Untapped value of data for the system, clinicians and patients

Hospitals generate vast quantities of data, from structured lab results and vital signs to unstructured clinical notes, images, and device readings. Yet 80% remains unstructured and under-utilised, meaning early warning signals stay hidden within ‘messy' data. This makes it incredibly difficult for clinicians to join the dots and integrate these signals across modalities, however, modern AI excels at finding complex patterns across diverse data streams.

 The challenge is to translate raw data into actionable insights and embed them seamlessly into clinicians' workflows. To date, most AI models have languished in research or as standalone apps that clinicians cannot easily adopt, leaving the promise of data-driven prevention unrealised, but advancements in technology are beginning to change this.

Supporting clinical decision making: the predictive power of AI

AI is bridging this gap. Specifically, AI that is built and certified for this purpose can now predict HAIs up to seven days in advance. AI clinical decision support making tools can use multimodal EPR data, including vitals, labs and notes to generate an explainable risk score for clinicians. This score helps identify early signs of infection and predicts the likely timeframe of onset. Co-designed with frontline teams, MEMORI offers:

      EPR integration: alerts and dashboards appear directly within the existing EPR interface, eliminating the need for a separate login

      Explainability: visual breakdowns illustrate the key factors driving each risk prediction, fostering clinician trust

      Information synthesis: a consolidated dashboard provides vital trends, relevant patient history, and summaries of clinical notes.

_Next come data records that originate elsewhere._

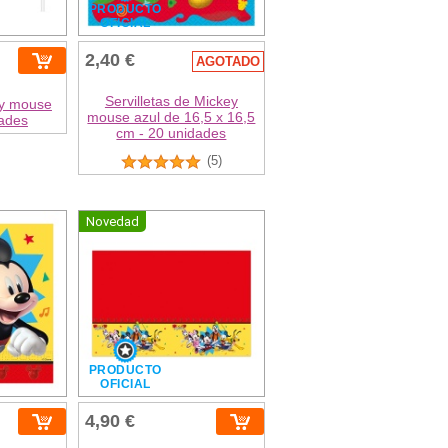
PRODUCTO
OFICIAL
2,40 €
AGOTADO
Servilletas de Mickey
ey mouse
mouse azul de 16,5 x 16,5
dades
cm - 20 unidades
(5)
Novedad
PRODUCTO
OFICIAL
4,90 €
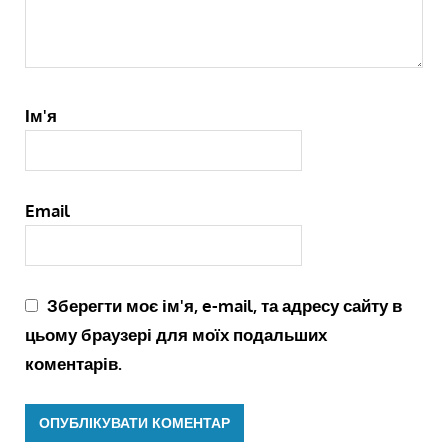
Ім'я
Email
Зберегти моє ім'я, e-mail, та адресу сайту в
цьому браузері для моїх подальших
коментарів.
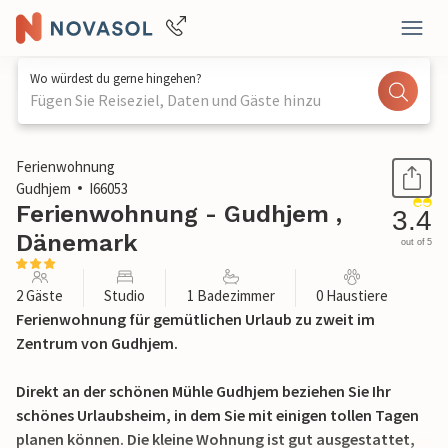
Wo würdest du gerne hingehen?
Fügen Sie Reiseziel, Daten und Gäste hinzu
1 / 11
Ferienwohnung
Gudhjem
I66053
Ferienwohnung - Gudhjem ,
3.4
Dänemark
out of 5
2 Gäste
Studio
1 Badezimmer
0 Haustiere
Ferienwohnung für gemütlichen Urlaub zu zweit im
Zentrum von Gudhjem.
Direkt an der schönen Mühle Gudhjem beziehen Sie Ihr
schönes Urlaubsheim, in dem Sie mit einigen tollen Tagen
planen können. Die kleine Wohnung ist gut ausgestattet,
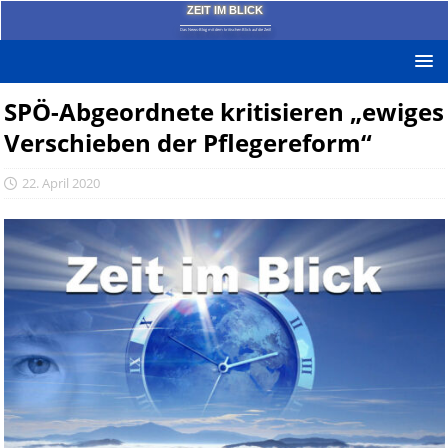
ZEIT IM BLICK
Das News-Blog mit dem kritischen Blick auf die Zeit!
SPÖ-Abgeordnete kritisieren „ewiges
Verschieben der Pflegereform“
22. April 2020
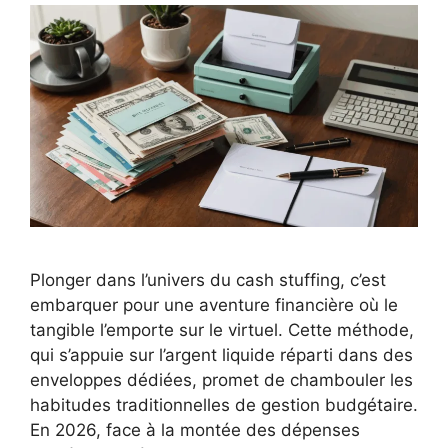
Plonger dans l’univers du cash stuffing, c’est
embarquer pour une aventure financière où le
tangible l’emporte sur le virtuel. Cette méthode,
qui s’appuie sur l’argent liquide réparti dans des
enveloppes dédiées, promet de chambouler les
habitudes traditionnelles de gestion budgétaire.
En 2026, face à la montée des dépenses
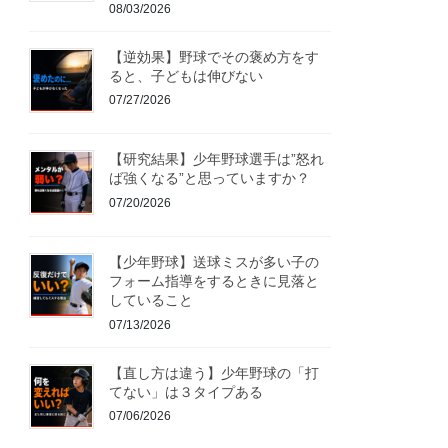
08/03/2026
【逆効果】野球でその褒め方をす
ると、子どもは伸びない
07/27/2026
【研究結果】少年野球選手は”怒れ
ば強くなる”と思っていますか？
07/20/2026
【少年野球】送球ミスが多い子の
フォーム指導をするときに見落と
していること
07/13/2026
【直し方は違う】少年野球の「打
てない」は３タイプある
07/06/2026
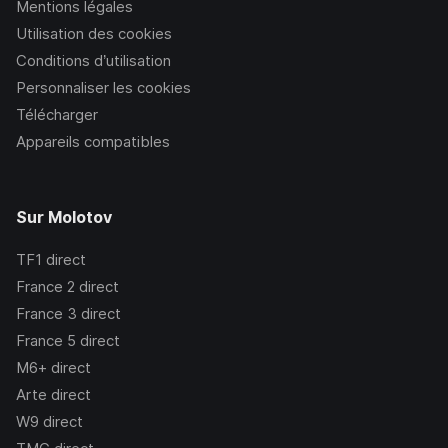
Mentions légales
Utilisation des cookies
Conditions d’utilisation
Personnaliser les cookies
Télécharger
Appareils compatibles
Sur Molotov
TF1
direct
France 2
direct
France 3
direct
France 5
direct
M6+
direct
Arte
direct
W9
direct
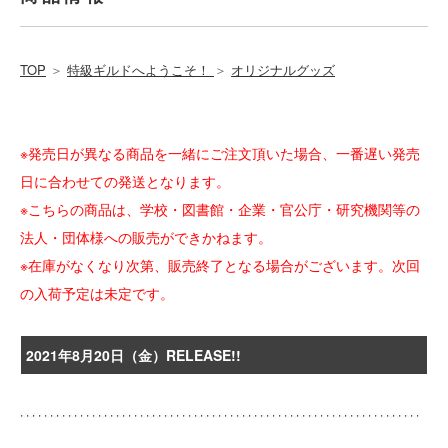
TOP
＞
特級ギルドへようこそ！
＞
オリジナルグッズ
※発売日が異なる商品を一緒にご注文頂いた場合、一番遅い発売
日に合わせての発送となります。
※こちらの商品は、学校・図書館・企業・官公庁・研究機関等の
法人・団体様への販売ができかねます。
※在庫がなくなり次第、販売終了となる場合がございます。次回
の入荷予定は未定です。
2021年8月20日（金）RELEASE!!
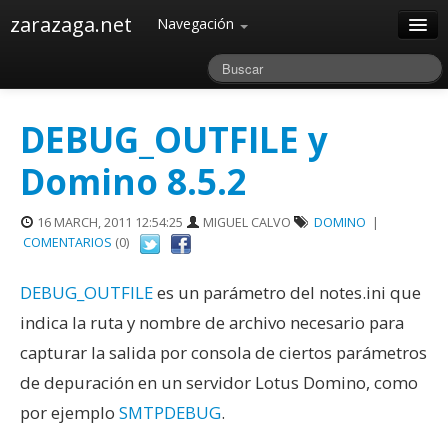
zarazaga.net
Navegación
Home
Acerca de
DEBUG_OUTFILE y
Archivos
Domino 8.5.2
16 MARCH, 2011 12:54:25
MIGUEL CALVO
DOMINO
|
COMENTARIOS
(0)
DEBUG_OUTFILE
es un parámetro del notes.ini que
indica la ruta y nombre de archivo necesario para
capturar la salida por consola de ciertos parámetros
de depuración en un servidor Lotus Domino, como
por ejemplo
SMTPDEBUG
.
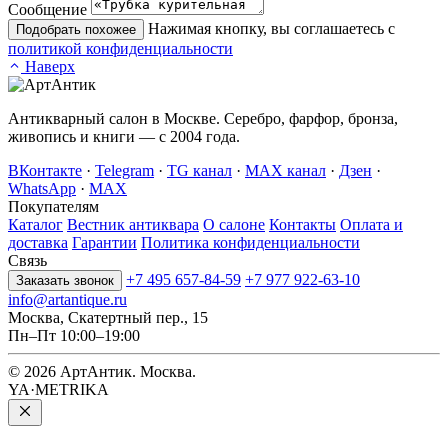
Сообщение
Нажимая кнопку, вы соглашаетесь с
Подобрать похожее
политикой конфиденциальности
Наверх
Антикварный салон в Москве. Серебро, фарфор, бронза,
живопись и книги — с 2004 года.
ВКонтакте
·
Telegram
·
TG канал
·
MAX канал
·
Дзен
·
WhatsApp
·
MAX
Покупателям
Каталог
Вестник антиквара
О салоне
Контакты
Оплата и
доставка
Гарантии
Политика конфиденциальности
Связь
+7 495 657-84-59
+7 977 922-63-10
Заказать звонок
info@artantique.ru
Москва, Скатертный пер., 15
Пн–Пт 10:00–19:00
© 2026 АртАнтик. Москва.
YA·METRIKA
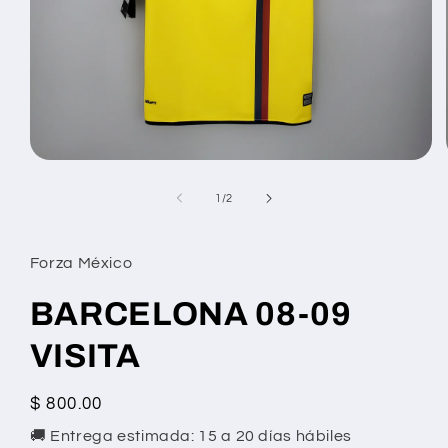
Abrir
elemento
multimedia
de
1
/
2
1
en
una
ventana
Forza México
modal
BARCELONA 08-09
VISITA
Precio
$ 800.00
habitual
🚚 Entrega estimada: 15 a 20 días hábiles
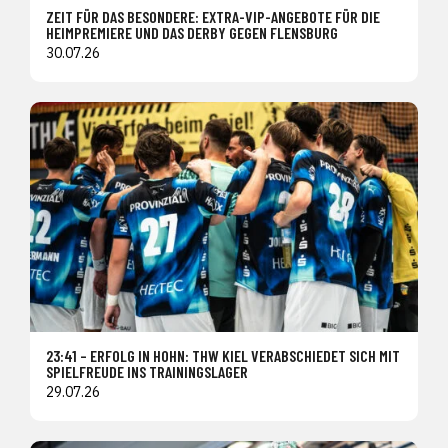
ZEIT FÜR DAS BESONDERE: EXTRA-VIP-ANGEBOTE FÜR DIE
HEIMPREMIERE UND DAS DERBY GEGEN FLENSBURG
30.07.26
23:41 – ERFOLG IN HOHN: THW KIEL VERABSCHIEDET SICH MIT
SPIELFREUDE INS TRAININGSLAGER
29.07.26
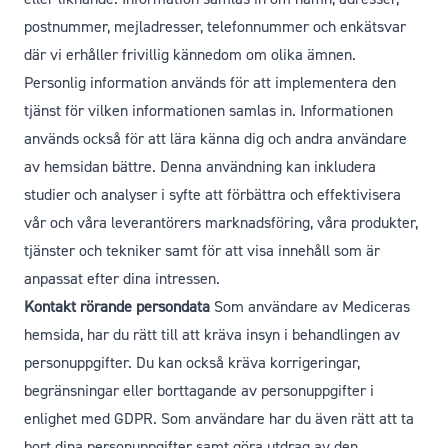
postnummer, mejladresser, telefonnummer och enkätsvar
där vi erhåller frivillig kännedom om olika ämnen.
Personlig information används för att implementera den
tjänst för vilken informationen samlas in. Informationen
används också för att lära känna dig och andra användare
av hemsidan bättre. Denna användning kan inkludera
studier och analyser i syfte att förbättra och effektivisera
vår och våra leverantörers marknadsföring, våra produkter,
tjänster och tekniker samt för att visa innehåll som är
anpassat efter dina intressen.
Kontakt rörande persondata
Som användare av Mediceras
hemsida, har du rätt till att kräva insyn i behandlingen av
personuppgifter. Du kan också kräva korrigeringar,
begränsningar eller borttagande av personuppgifter i
enlighet med GDPR. Som användare har du även rätt att ta
bort dina personuppgifter samt göra utdrag av den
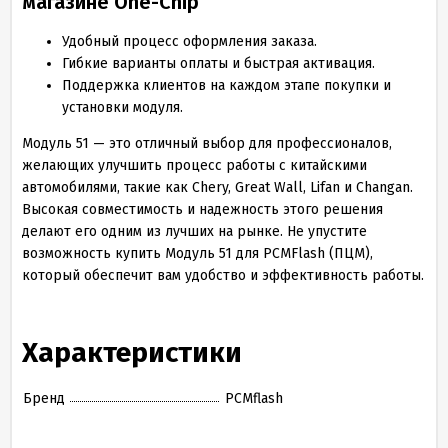
магазине One-Chip
Удобный процесс оформления заказа.
Гибкие варианты оплаты и быстрая активация.
Поддержка клиентов на каждом этапе покупки и
установки модуля.
Модуль 51 — это отличный выбор для профессионалов,
желающих улучшить процесс работы с китайскими
автомобилями, такие как Chery, Great Wall, Lifan и Changan.
Высокая совместимость и надежность этого решения
делают его одним из лучших на рынке. Не упустите
возможность купить Модуль 51 для PCMFlash (ПЦМ),
который обеспечит вам удобство и эффективность работы.
Характеристики
Бренд
PCMflash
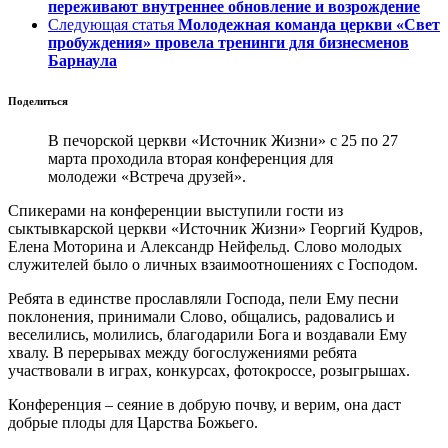
переживают внутреннее обновление и возрождение
Следующая статья
Молодежная команда церкви «Свет
пробуждения» провела тренинги для бизнесменов
Барнаула
Поделиться
В печорской церкви «Источник Жизни» с 25 по 27
марта проходила вторая конференция для
молодежи «Встреча друзей».
Спикерами на конференции выступили гости из
сыктывкарской церкви «Источник Жизни» Георгий Кудров,
Елена Моторина и Александр Нейфельд. Слово молодых
служителей было о личных взаимоотношениях с Господом.
Ребята в единстве прославляли Господа, пели Ему песни
поклонения, принимали Слово, общались, радовались и
веселились, молились, благодарили Бога и воздавали Ему
хвалу. В перерывах между богослужениями ребята
участвовали в играх, конкурсах, фотокроссе, розыгрышах.
Конференция – сеяние в добрую почву, и верим, она даст
добрые плоды для Царства Божьего.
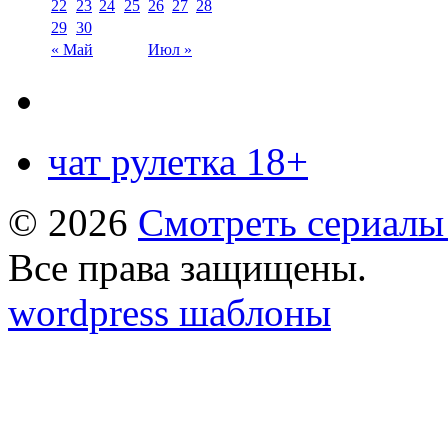
22
23
24
25
26
27
28
29
30
« Май
Июл »
чат рулетка 18+
© 2026
Смотреть сериалы
Все права защищены.
wordpress шаблоны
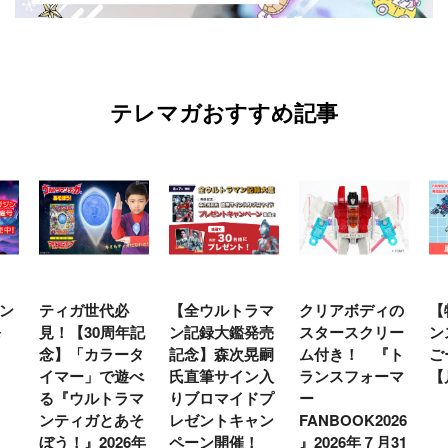
テレマガおすすめ記事
ン
ティガ世代必
【全ウルトラマ
クリアボディの
【
発
見！【30周年記
ン記録大鑑発売
スタースクリー
ン
念】「カラータ
記念】森次晃嗣
ム付き！ 『ト
ご
イマー」で遊べ
氏直筆サイン入
ランスフォーマ
【
る『ウルトラマ
りブロマイドプ
ー
ンティガとあそ
レゼントキャン
FANBOOK2026
ぼう！』2026年
ペーン開催！
』2026年７月31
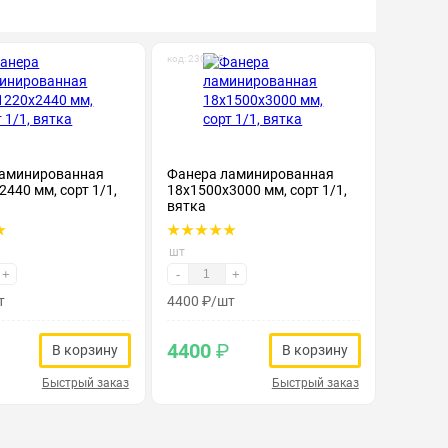
код: 230025
ламинированная
Фанера ламинированная
440 мм, сорт 1/1,
18х1500х3000 мм, сорт 1/1,
вятка
шт
+
-
+
т
4400
₽
/шт
4400
₽
В корзину
В корзину
Быстрый заказ
Быстрый заказ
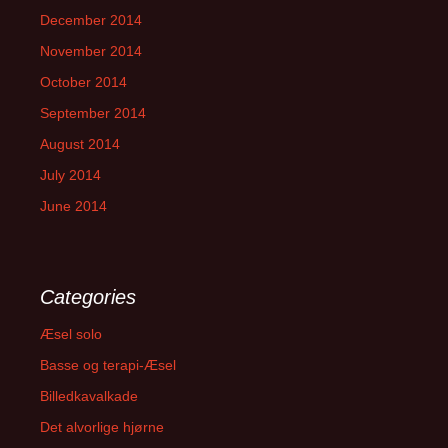
December 2014
November 2014
October 2014
September 2014
August 2014
July 2014
June 2014
Categories
Æsel solo
Basse og terapi-Æsel
Billedkavalkade
Det alvorlige hjørne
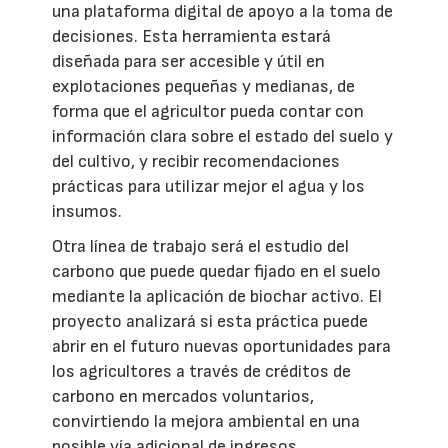
una plataforma digital de apoyo a la toma de
decisiones. Esta herramienta estará
diseñada para ser accesible y útil en
explotaciones pequeñas y medianas, de
forma que el agricultor pueda contar con
información clara sobre el estado del suelo y
del cultivo, y recibir recomendaciones
prácticas para utilizar mejor el agua y los
insumos.
Otra línea de trabajo será el estudio del
carbono que puede quedar fijado en el suelo
mediante la aplicación de biochar activo. El
proyecto analizará si esta práctica puede
abrir en el futuro nuevas oportunidades para
los agricultores a través de créditos de
carbono en mercados voluntarios,
convirtiendo la mejora ambiental en una
posible vía adicional de ingresos.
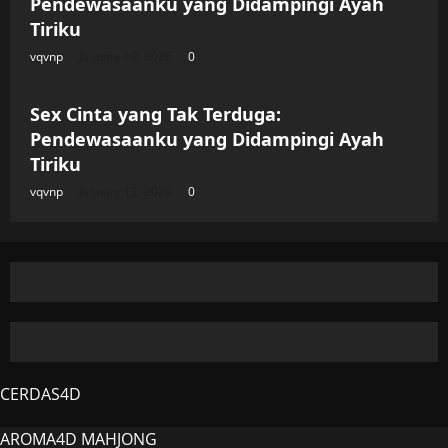
Pendewasaanku yang Didampingi Ayah
Tiriku
vqvnp
January 12, 2026
0
Uncategorized
Sex Cinta yang Tak Terduga:
Pendewasaanku yang Didampingi Ayah
Tiriku
vqvnp
January 12, 2026
0
CERDAS4D
AROMA4D
MAHJONG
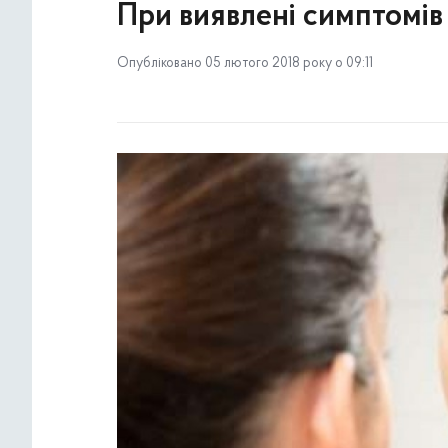
При виявлені симптомів 
Опубліковано 05 лютого 2018 року о 09:11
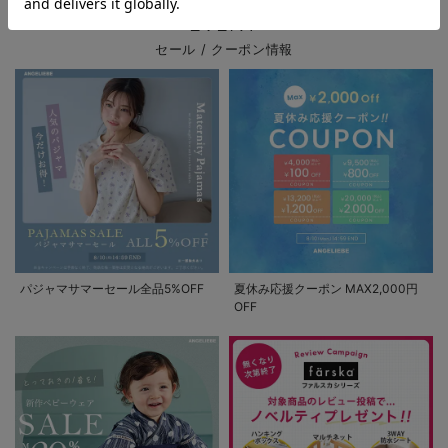
EVENT
セール / クーポン情報
パジャマサマーセール全品5%OFF
夏休み応援クーポン MAX2,000円
OFF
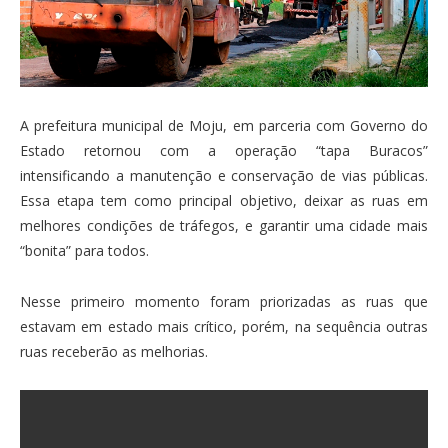
A prefeitura municipal de Moju, em parceria com Governo do
Estado retornou com a operação “tapa Buracos”
intensificando a manutenção e conservação de vias públicas.
Essa etapa tem como principal objetivo, deixar as ruas em
melhores condições de tráfegos, e garantir uma cidade mais
“bonita” para todos.
Nesse primeiro momento foram priorizadas as ruas que
estavam em estado mais crítico, porém, na sequência outras
ruas receberão as melhorias.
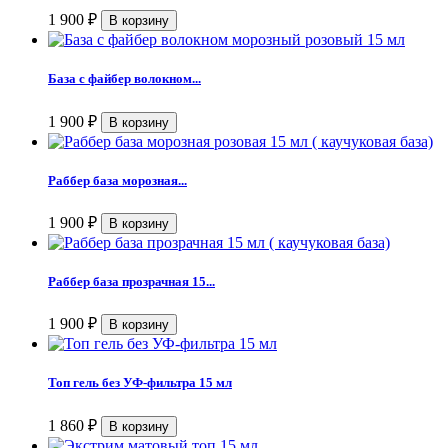
1 900
₽
База с файбер волокном...
1 900
₽
Раббер база морозная...
1 900
₽
Раббер база прозрачная 15...
1 900
₽
Топ гель без УФ-фильтра 15 мл
1 860
₽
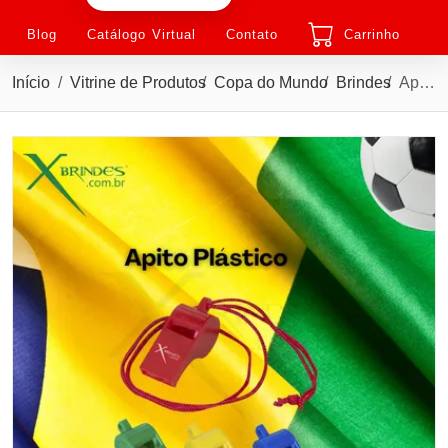
Blog
Catálogo Virtual
Contato
Carrinho
Início
Vitrine de Produtos
Copa do Mundo
Brindes
Apito em Plástico Estilo Juiz personalizado X036STL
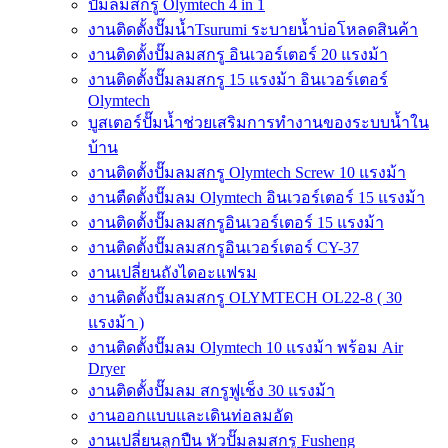
ปั๊มลมสกรู Olymtech 4 in 1
งานติดตั้งปั๊มน้ำTsurumi ระบายน้ำบ่อโหลดสินค้า
งานติดตั้งปั๊มลมสกรู อินเวอร์เตอร์ 20 แรงม้า
งานติดตั้งปั๊มลมสกรู 15 แรงม้า อินเวอร์เตอร์
Olymtech
บูสเตอร์ปั๊มน้ำช่วยเสริมการทำงานของระบบน้ำใน
บ้าน
งานติดตั้งปั๊มลมสกรู Olymtech Screw 10 แรงม้า
งานตืดตั้งปั๊มลม Olymtech อินเวอร์เตอร์ 15 แรงม้า
งานติดตั้งปั๊มลมสกรูอินเวอร์เตอร์ 15 แรงม้า
งานติดตั้งปั๊มลมสกรูอินเวอร์เตอร์ CY-37
งานเปลี่ยนถังไดอะแฟรม
งานติดตั้งปั๊มลมสกรู OLYMTECH OL22-8 ( 30
แรงม้า )
งานติดตั้งปั๊มลม Olymtech 10 แรงม้า พร้อม Air
Dryer
งานติดตั้งปั๊มลม สกรูฟูเช็ง 30 แรงม้า
งานออกแบบและเดินท่อลมอัด
งานเปลี่ยนลูกปืน หัวปั๊มลมสกรู Fusheng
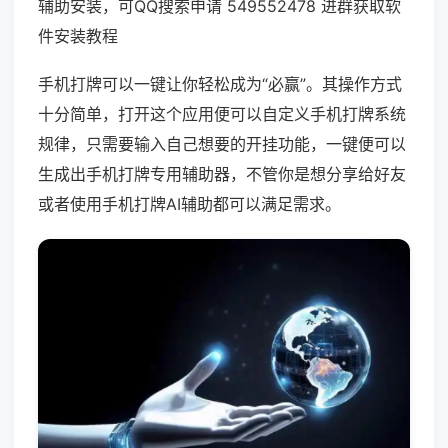
辅助安装，可QQ搜索申请 549552478 进群获取软
件安装教程
手机打牌可以一键让你轻松成为“必赢”。其操作方式
十分简单，打开这个应用便可以自定义手机打牌系统
规律，只需要输入自己想要的开挂功能，一键便可以
生成出手机打牌专用辅助器，不管你是想分享给好友
或者使用手机打牌AI辅助都可以满足需求。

This timely intervention offers clear advantages by improving patient outcomes.

A new vision for the NHS's future

The NHS's 10-Year Plan prioritises harnessing technology, prevention and moving care into the community. A new neighbourhood health service will see a focus on strengthening primary care and a push towards community teams detecting deterioration before hospitalisation. AI clinical decision support systems (CDSS) can and should extend into general practice and home care: algorithms could analyse GP records, wearable data and remote consultation feeds to forecast exacerbations in the community. It's proactive insights like these that would mean neighbourhood teams can easily identify high-risk patients and provide the right support before crises occur.

An NHS where every clinician is supported by their own AI assistant is a compelling reality, with CDSSs acting to reduce information overload and automating routine tasks through AI-powered documentation could all add up to alleviation of burnout and boosted workforce resilience.

Turning the corner

We stand at a crucial turning point: merging big data, AI and digital health to develop a personalised, proactive and efficient care model. Instead of adding to pressures on hospitals, many emergencies might be prevented through early detection, whether stopping infections, averting cardiac events, or controlling chronic disease flare-ups. The NHS's 10-Year Plan offers the strategic blueprint that AI CDSS platforms are putting  into practice.

By leveraging the wealth of clinical data and the power of explainable AI, we can shift from reactive to preventive healthcare, saving lives, optimising resources and empowering clinicians with AI assistants to deliver the right care at the right time. The tipping point is here; embracing AI-driven decision support could mark a turning point toward a healthier, more resilient NHS.